Жила-была девочка… - страница 21
— Ты чего, доченька?
Алевтина Васильевна смотрела на Юльку из-за полуоткрытой двери сочувствующе и печально.
— Так, — ответила Юлька, отводя взгляд.
— А-аа! — понимающе протянула Алевтина Васильевна, прислушиваясь к пьяному визгу из-за двери. — Заявились, ни дна им, ни покрышки. Иди-ка ты к нам.
— Нет!
— Иди, иди, глупенькая. Чего застеснялась? — вышла из двери, осторожно взяла Юльку за локоть. — Пойдем, голубь мой. Книжка вон у тебя. Стало быть, экзамены… Вот и посиди у меня, поучи, что надо. Идем, идем!

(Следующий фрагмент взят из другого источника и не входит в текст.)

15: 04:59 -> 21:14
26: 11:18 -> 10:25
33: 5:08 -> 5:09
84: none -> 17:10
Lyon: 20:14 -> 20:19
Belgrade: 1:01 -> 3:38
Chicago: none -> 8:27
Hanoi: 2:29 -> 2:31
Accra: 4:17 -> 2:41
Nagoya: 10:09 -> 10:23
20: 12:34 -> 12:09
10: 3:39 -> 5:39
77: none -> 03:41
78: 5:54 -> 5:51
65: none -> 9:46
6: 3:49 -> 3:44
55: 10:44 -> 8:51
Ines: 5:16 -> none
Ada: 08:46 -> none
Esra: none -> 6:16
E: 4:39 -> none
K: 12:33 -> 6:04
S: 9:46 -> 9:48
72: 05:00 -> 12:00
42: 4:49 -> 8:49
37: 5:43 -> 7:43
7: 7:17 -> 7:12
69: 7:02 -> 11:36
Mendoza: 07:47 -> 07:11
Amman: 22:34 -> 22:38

Не раз забегала Юлька в эту квартиру, но обычно дальше двери не шла и долго не задерживалась. Получив из рук Алевтины Васильевны то, что просила, стыдясь и краснея, торопливо уходила обратно. А тут потянула ее Алевтина Васильевна дальше, в комнаты.
— Юлька? — удивленно и обрадованно прогудел муж Алевтины Васильевны. — Вот молодец, что пришла! Ну проходи.
Он всегда улыбается — толстый, но удивительно подвижный и постоянно приветливый Александр Сергеевич. И Юлька невольно улыбнулась ему, сразу почувствовала себя спокойной и уверенной рядом с этим большим и сильным на вид человеком.
— А мы тут сидим с матерью, тоску давим, — сказал Александр Сергеевич. — А сейчас вместе завтракать будем.
— Я уже, — засмущалась Юлька. — Спасибо!
— А мы еще раз!
— Но я не хочу.
— А мы через не хочу! Мать, корми!
Юльку все же усадили за стол. И как-то вышло само собой, что под шуточки и смешки Александра Сергеевича и молчаливые улыбки Алевтины Васильевны она ела, пила чай, забыв о своих переживаниях на лестнице, о пьяных женщинах и о страшно коротком халатике. Так покойно и мило было ей за столом с этими простыми людьми. Поэтому безропотно позволила увести себя после завтрака в маленькую комнатку, где стоял большой письменный стол, диван и широченный книжный шкаф, доверху набитый книгами.
— Сиди и учи тут, сколько тебе влезет, — в последний раз улыбнулся Александр Сергеевич, оставляя Юльку одну.
Это был совсем иной, давно забытый Юлькой мир тишины, покоя и уюта. Солнечные лучи широко и свободно смотрели в большое окно, высвечивая край полированного стола, широкую ковровую дорожку на полу, пригревая Юлькины плечи.
Здесь даже голова соображала не так, как на кухне, и многое из того, что читала Юлька, становилось понятным сразу, укладывалось в памяти без напряжения и усилий. Формулы, выводы и теоремы не казались теми непроходимыми дебрями, которые только и созданы для того, чтобы бесконечно путаться в них. И Юлька разбиралась с увлечением, удивляясь, что все это, оказывается, может быть интересным и понятным.
— Юленька, иди-ка обедать!
— Разве уже обед? — очнулась Юлька.
— Обед, доченька, давно уже прошел. К ужину дело идет.
Только теперь заметила Юлька, что не греет солнце ее спину, а косо смотрит откуда-то сбоку, освещая книги в шкафу.
Обедали вдвоем с Алевтиной Васильевной. Сюда, на кухню, сквозь плотно прикрытую дверь на лестничную площадку и даже сквозь стену прорывались пьяные женские визги, и Юлька притихла, прислушиваясь к ним с болью и недоумением. Как не вязались они с видом этой чистой, опрятно убранной кухоньки, с той тишиной и покоем комнаты, где Юлька так хорошо провела несколько часов.
— И куда же власть-то городская смотрит? — неожиданно вздохнула Алевтина Васильевна. — Люди куда смотрят? Их же, алкашек этих, от мира прятать надо. Это же зараза, язва сибирская, а не люди по земле ходят.
Юлька молчала, уткнувшись взглядом в тарелку, медленно жуя и уже не чувствуя вкуса пищи.
— Ходила я, — снова вздохнула Алевтина Васильевна, — ходила в милицию звонить. А дежурный ихний мне в ответ: если не скандалят, не имеем права забирать, в квартире разрешается. Разрешается, доченька. При детях малых, при девочках несмышленых — разрешается. В газетах пишут: болезнь это. Так лечи, если болезнь. Тифозного-то или с поносом которого силком эпидемстанция в больницу везет. Потому что — зараза. А ведь пьянка-то хуже заразы. Не только смерть от нее… И дураки родятся, и убийства, а вот — разрешается.
Теперь молчали обе, каждая занятая своими, но одинаково тоскливыми мыслями.
Первой очнулась Алевтина Васильевна.